[Stored records]
-*-*-
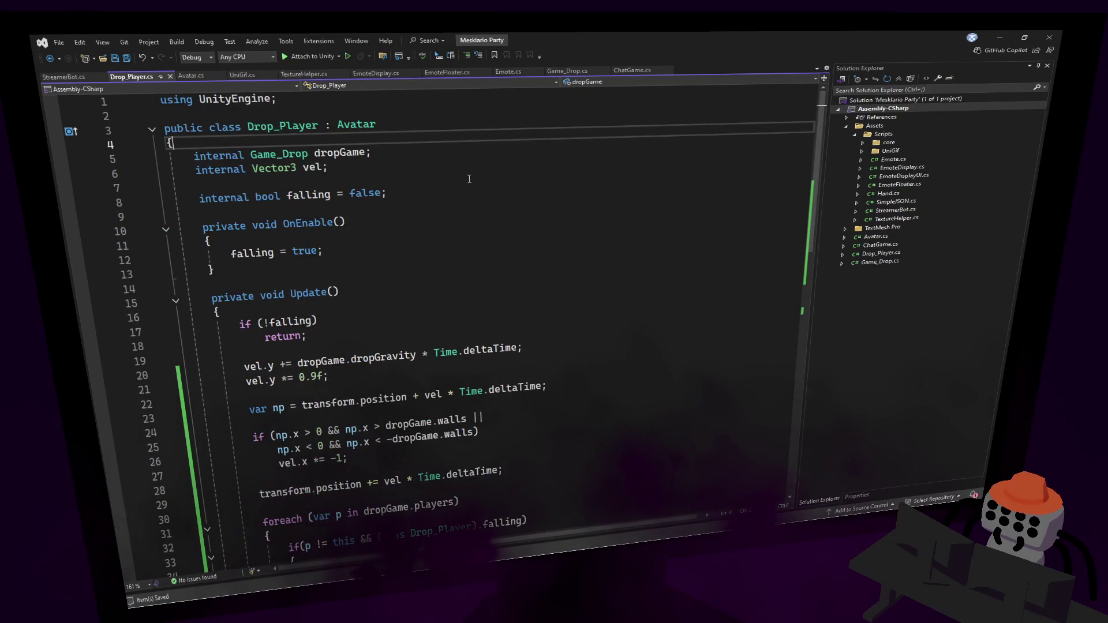
{"action": "left_click", "coordinate": [466, 196]}
{"action": "key", "text": "Return"}
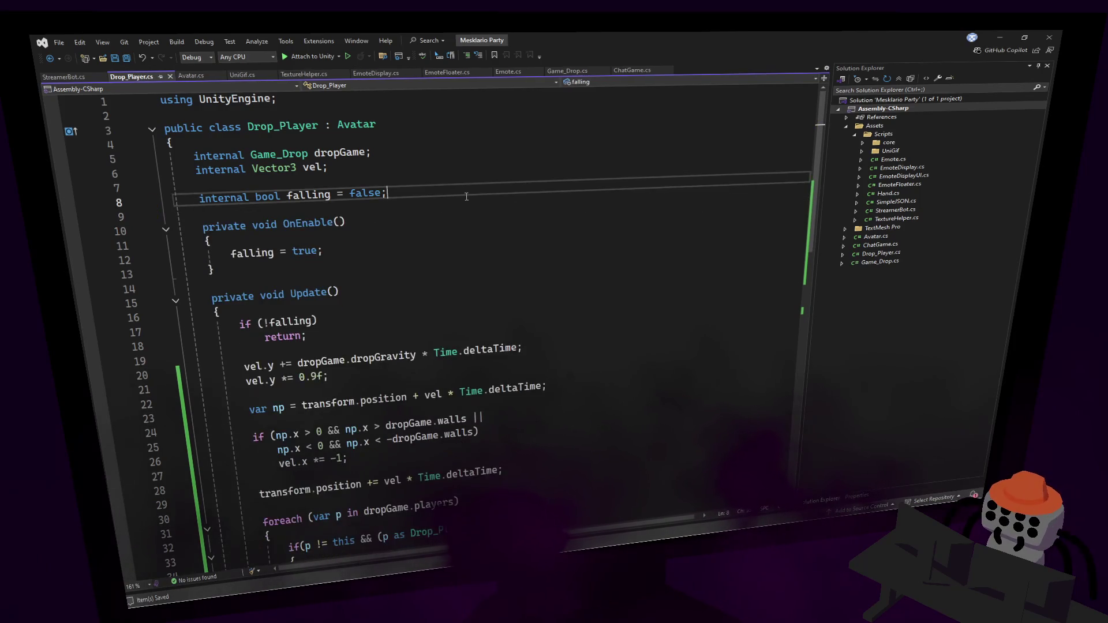
{"action": "key", "text": "Return"}
{"action": "type", "text": "public "}
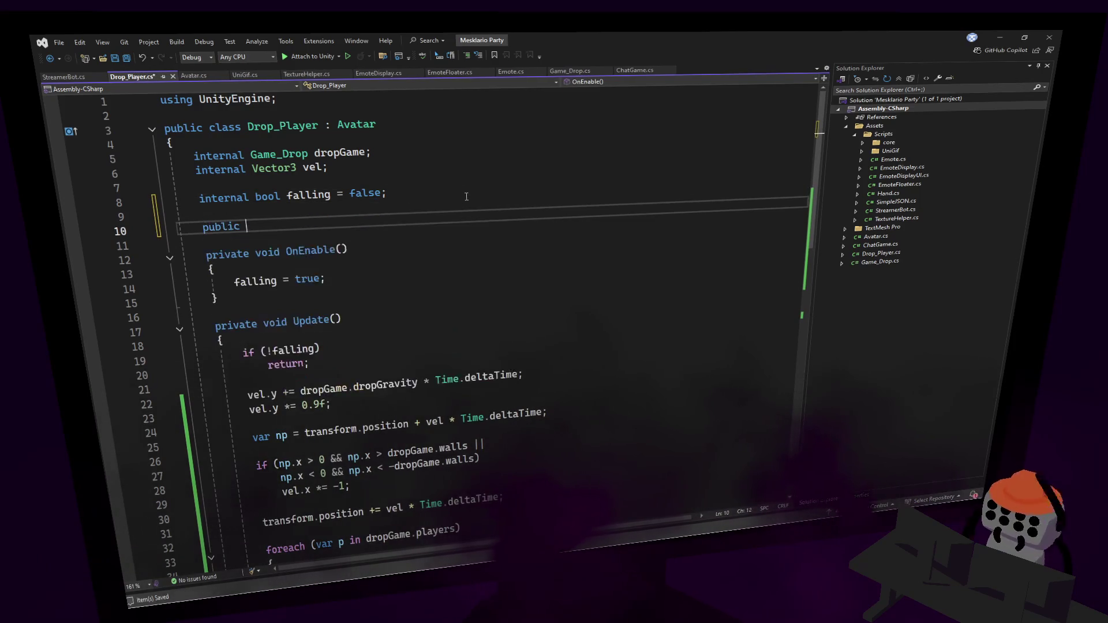
{"action": "type", "text": "game"}
{"action": "key", "text": "Tab"}
{"action": "type", "text": "parachute;"}
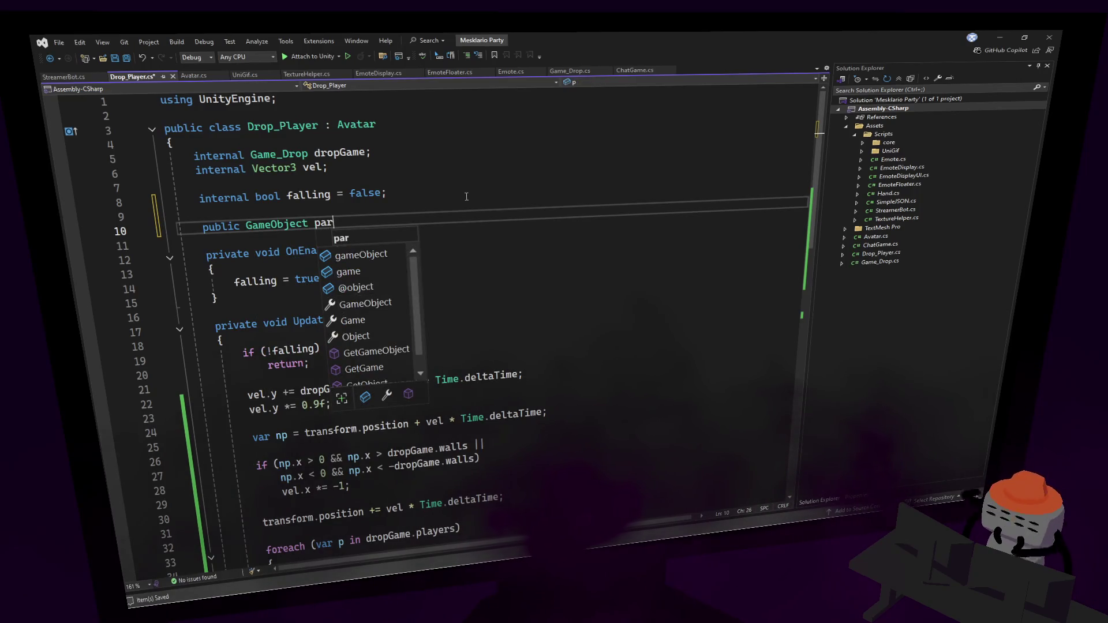
{"action": "key", "text": "ctrl+s"}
-*-*-
WHAT TO DO.
Restate every record above word for word, without images.

ANSWER SECTION.
{"action": "left_click", "coordinate": [466, 196]}
{"action": "key", "text": "Return"}
{"action": "key", "text": "Return"}
{"action": "type", "text": "public "}
{"action": "type", "text": "game"}
{"action": "key", "text": "Tab"}
{"action": "type", "text": "parachute;"}
{"action": "key", "text": "ctrl+s"}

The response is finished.